What happens to the Fringe Width when the velocity of electrons passing through the slit in Young's Double Slit Experiment increases?

Question

A beam of electron is used in Young's Double Slit Experiment. The slit width is d. Then the velocity of electron is increased. What happens to the Fringe Width?

My approach:

$$\beta = \frac{\lambda d}{d}$$

$$v = \nu \lambda$$

Since velocity $v$ increases, while frequency $\nu$ (which is dependent on the source and independent of the velocity) remains constant, $\lambda$ increases.

Hence $\beta$ increases.

My friend's approach:

$$\lambda = \frac{h}{p}$$

$$p = mv$$ Since velocity $v$ increases, $p$ increases and hence $\lambda$ decreases.

Hence $\beta$ decreases.

Both the approaches contradict each other so I was wondering which approach is correct and why? Thanks.

Answer 1

If we consider electron as a particle them it has de Broglie's wavelength. And if we consider electron as a wave then it has wavelength= v/frequency. But Young's experiment tells about wave nature so Fringe width should increase.

Answer 2

The comments have told you the answer, but since nobody wrote it out as an answer yet, here it is.

1. Wave motion in general has both phase velocity and group velocity. Phase velocity is the velocity at which wavefronts of a single-frequency wave move. It is equal to $v_p = f \lambda$ where $f$ is the frequency and $\lambda$ is the wavelength. Group velocity is the velocity at which the changes in wave amplitude move along; this is also the velocity of the peak of a wavepacket, and it is the velocity at which energy and momentum (and other information) can be transferred from one place to another by the waves. It is equal to $v_g = d\omega/dk$ where $\omega = 2 \pi f$ and $k = 2\pi/\lambda$.

2. The fundamental and most central statement about de Broglie waves is the way the wavelength relates to the momentum. This is $$ \lambda = \frac{h}{p} $$ When in doubt, you should make this your starting-point. Particles correspond roughly to wavepackets, so they move at the group velocity of these waves. So the quick route to your answer is to take $v = p/m$ and thus note that when $v$ increases, so does $p$, and therefore $\lambda$ decreases.

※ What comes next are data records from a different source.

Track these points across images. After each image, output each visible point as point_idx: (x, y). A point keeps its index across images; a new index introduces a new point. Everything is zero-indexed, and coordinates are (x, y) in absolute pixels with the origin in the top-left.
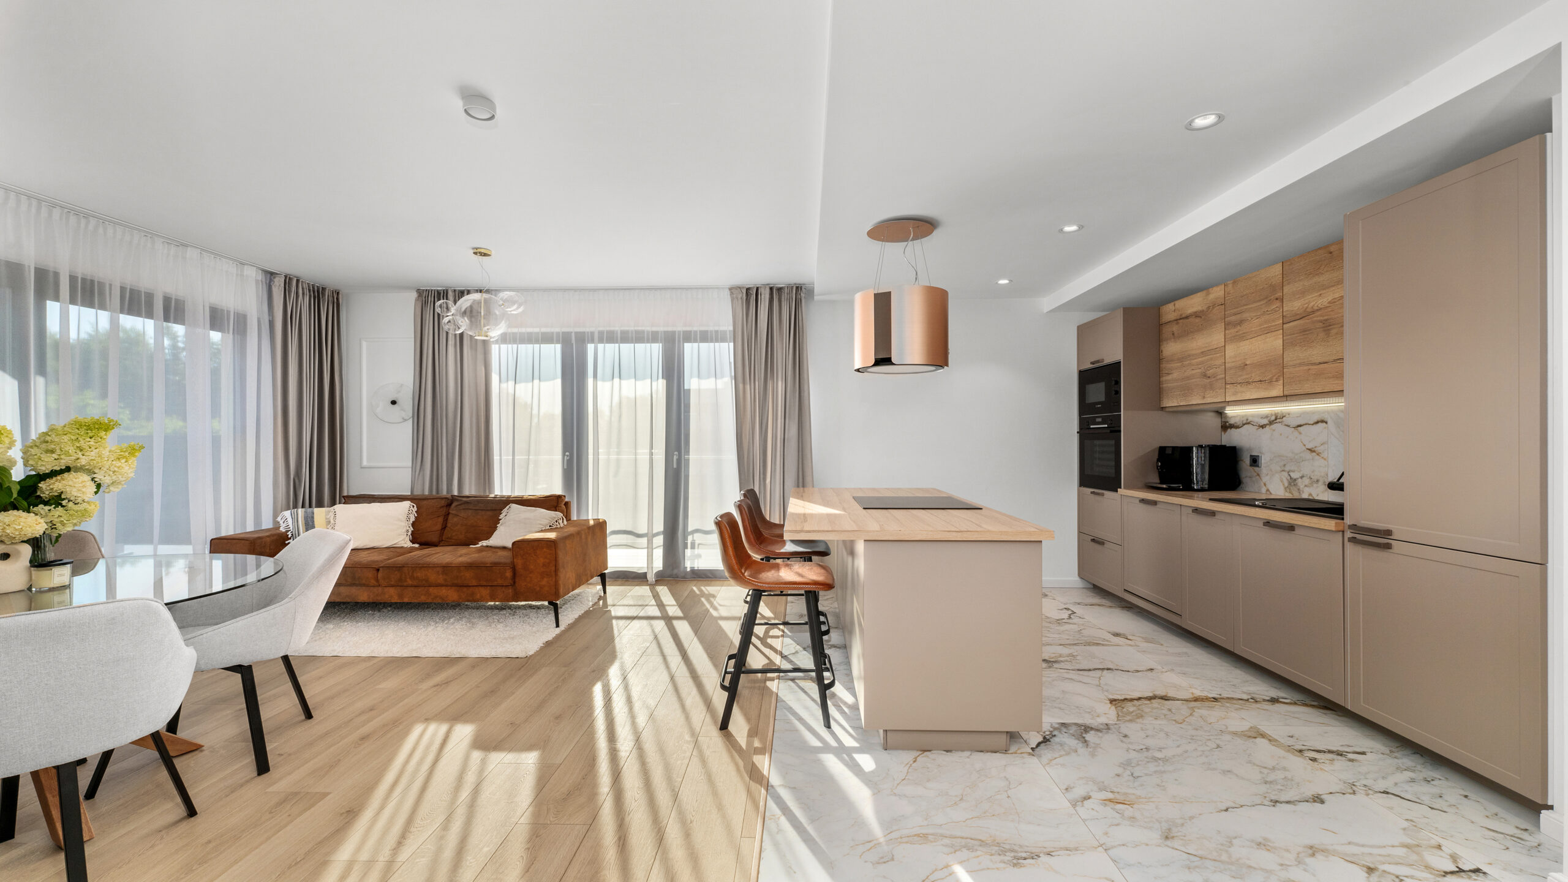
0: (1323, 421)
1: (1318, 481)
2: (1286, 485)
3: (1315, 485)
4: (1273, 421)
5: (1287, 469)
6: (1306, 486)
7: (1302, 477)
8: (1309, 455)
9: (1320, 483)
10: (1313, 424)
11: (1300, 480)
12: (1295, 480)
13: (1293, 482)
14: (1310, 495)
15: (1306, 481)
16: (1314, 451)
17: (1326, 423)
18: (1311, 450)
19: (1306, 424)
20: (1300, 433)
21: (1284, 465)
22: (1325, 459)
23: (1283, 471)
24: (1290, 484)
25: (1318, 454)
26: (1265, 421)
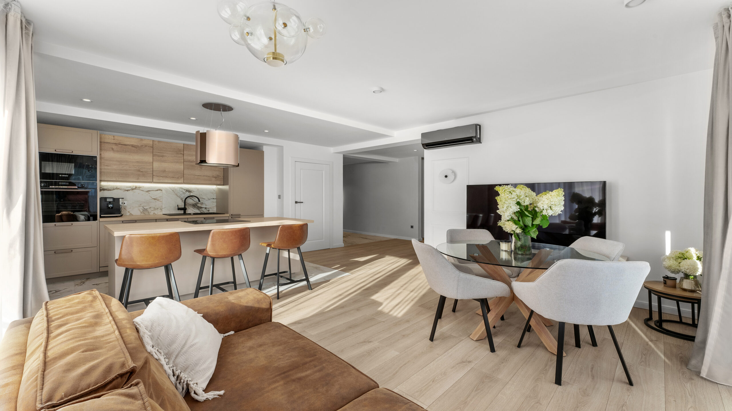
0: (160, 190)
1: (158, 209)
2: (142, 211)
3: (156, 210)
4: (134, 189)
5: (142, 205)
6: (152, 211)
7: (150, 208)
8: (153, 201)
9: (159, 209)
10: (155, 191)
11: (149, 209)
12: (146, 209)
13: (145, 210)
14: (154, 213)
15: (153, 209)
16: (156, 199)
17: (162, 190)
18: (154, 199)
19: (152, 191)
20: (149, 193)
21: (141, 204)
22: (161, 202)
23: (140, 206)
24: (144, 211)
25: (158, 200)
26: (129, 189)
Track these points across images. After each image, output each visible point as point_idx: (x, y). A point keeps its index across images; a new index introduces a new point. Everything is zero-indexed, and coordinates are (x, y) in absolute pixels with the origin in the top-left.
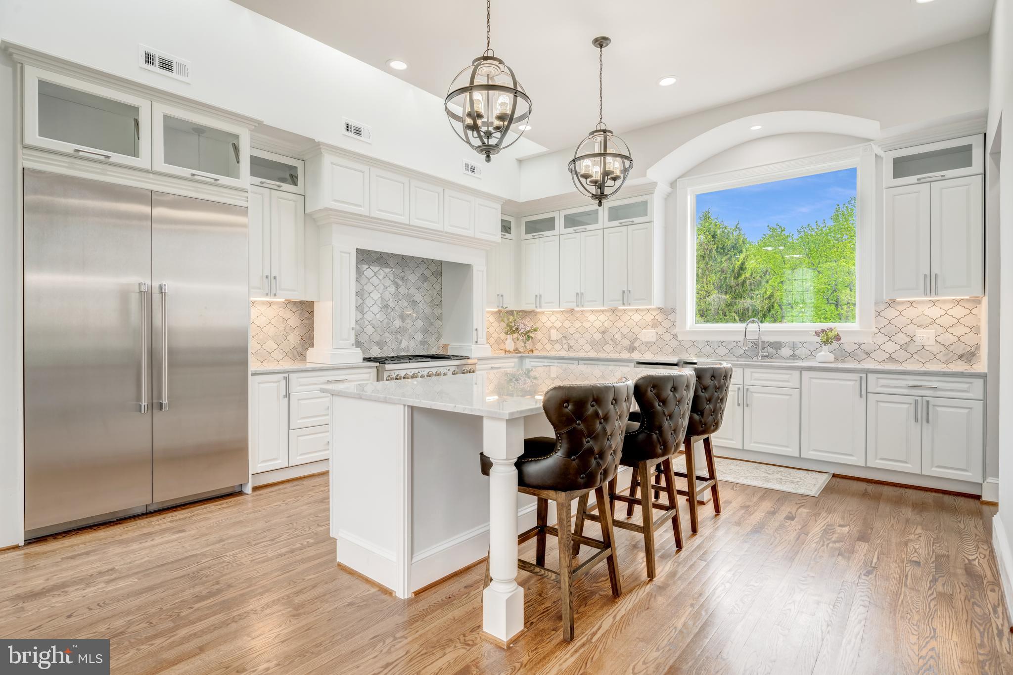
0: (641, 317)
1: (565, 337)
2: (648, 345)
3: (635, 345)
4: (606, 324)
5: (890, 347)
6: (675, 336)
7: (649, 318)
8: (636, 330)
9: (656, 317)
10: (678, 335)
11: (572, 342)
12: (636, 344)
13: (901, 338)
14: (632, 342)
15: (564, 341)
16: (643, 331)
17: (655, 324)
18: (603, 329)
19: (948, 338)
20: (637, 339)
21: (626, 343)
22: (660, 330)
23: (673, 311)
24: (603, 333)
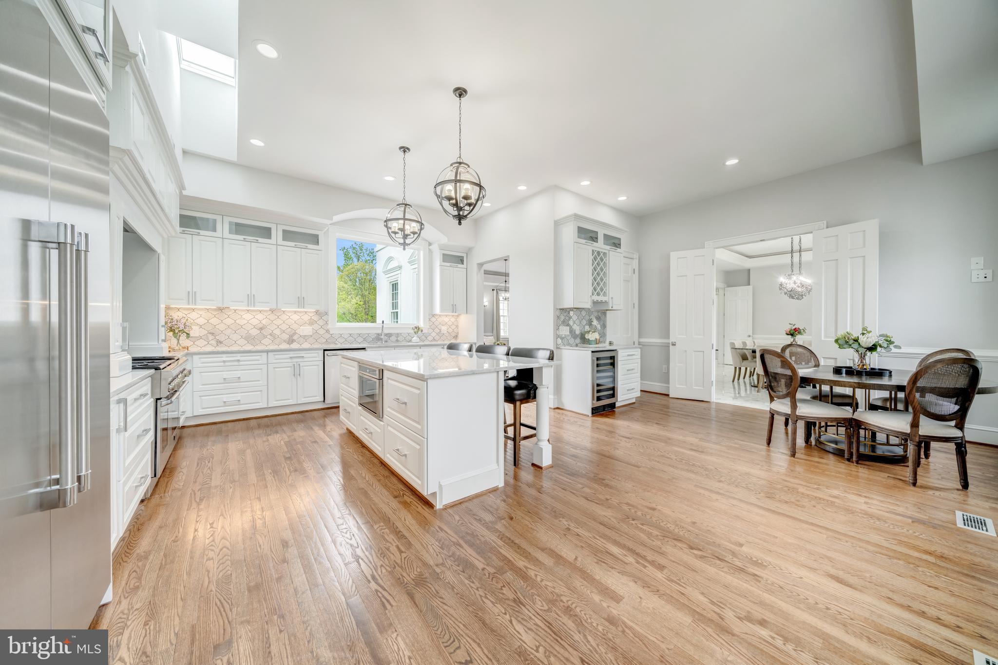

The above equation can also be written $$ p = \hbar k $$ and this is how professional physicists mostly choose to write it.

3. If you want to see some more detail, then you can bring in $E = h f = \hbar \omega$. Treating this in the limit of low speeds (where we don't need relativity), you must use the relationship $E = p^2/2m$, which gives $$ \hbar \omega = \frac{ \hbar^2 k^2 }{2m} . $$ Differentiating this, we find the group velocity is $$ v_g = \frac{d\omega}{dk} = \frac{\hbar k}{m} = \frac{p}{m} = v $$ where $v$ is the particle speed.

4. For more generality, let the energy $E$ be the total relativistic energy. In this case we have $$ E^2 - p^2 c^2 = m^2 c^4 $$ which gives $$ \omega^2 - k^2 c^2 = m^2 c^4 / \hbar^2 $$ and therefore $$ 2\omega \frac{d\omega}{dk} = 2 k c^2$$ so $$ v_g = \frac{d \omega}{dk} = \frac{k c^2}{\omega} = \frac{p c^2}{E} $$ where, don't forget, $p$ is the momentum and $E$ is the total relativistic energy. Using standard relativity, the combination $p c^2/E$ for a particle is equal to the speed of the particle.

5. Finally, then, what is the phase velocity of de Broglie waves? It is $\omega/k = E/p$. This can be a very large speed---it can even be greater than the speed of light! Also, its value depends on how you choose the zero of energy. If you are disconcerted by this, the main lesson is that the phase velocity of de Broglie waves is not directly relevant to any physical phenomenon. (It can assigned a somewhat abstract interpretation in a relativistic treatment, but I won't get into that.)

Answer 3

You're wrong....It should increase..... $$v=f\lambda$$ $$\lambda=v/f$$ As $v$ increases $\lambda$ increases and hence $\beta$ increases.